In the midst of the chaos, a police officer suffered a severe head injury after being hit by a part of a camping stove, emphasizing the volatility of the situation. As per reports, about 30 police officers in all4 were injured, with many resorting to live fire when they perceived threats to their lives. The police detained 39 individuals after restoring order.
Eritreans, who mostly arrived in Israel through Egypt between 2007 and 2012, represent a significant portion of the over 30,000 African asylum-seekers in the country. Many of them have fled from what’s often described as the “North Korea of Africa” due to its notorious human rights violations, forced military conscription, and lack of political freedoms.
Eritrea, under the leadership of President Isaias Afwerki since 1993, has no free media, no elections, and exit visas are obligatory. Its young population often faces indefinite military service, drawing sharp criticism from global human rights entities.
This Tel Aviv incident isn’t isolated. Recent months have seen similar protests erupt globally. As Eritrea marked its 30th independence anniversary, events organized by its government and diaspora in Europe and North America were met with hostility, leading the Eritrean government to label some protesters as “asylum scum.”

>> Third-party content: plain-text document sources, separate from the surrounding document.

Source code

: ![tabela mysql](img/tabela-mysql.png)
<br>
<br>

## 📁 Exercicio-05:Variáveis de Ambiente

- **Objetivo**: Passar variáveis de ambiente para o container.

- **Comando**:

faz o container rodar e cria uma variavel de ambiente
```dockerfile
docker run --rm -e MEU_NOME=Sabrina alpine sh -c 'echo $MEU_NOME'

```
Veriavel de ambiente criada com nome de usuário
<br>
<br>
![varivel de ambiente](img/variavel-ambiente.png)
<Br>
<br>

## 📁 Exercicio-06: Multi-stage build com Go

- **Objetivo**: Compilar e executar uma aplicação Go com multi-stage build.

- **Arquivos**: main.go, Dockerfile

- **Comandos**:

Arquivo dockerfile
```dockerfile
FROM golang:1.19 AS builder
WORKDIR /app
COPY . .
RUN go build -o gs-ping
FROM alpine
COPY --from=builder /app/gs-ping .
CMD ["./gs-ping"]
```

In Israel, the status of these migrants remains contentious. Most Eritreans are labeled as “infiltrators” with their asylum requests either unexamined, outright rejected, or not even filed. Efforts by the Israeli government to persuade or forcefully deport members of the Eritrean community have been continually challenged by the High Court of Justice, underscoring the ongoing debate over the judiciary’s role in “safeguarding human rights” but also setting the stage for third world disorder and massive bloodshed. Minister Smotrich laid the blame for the riots squarely at the High Court’s door.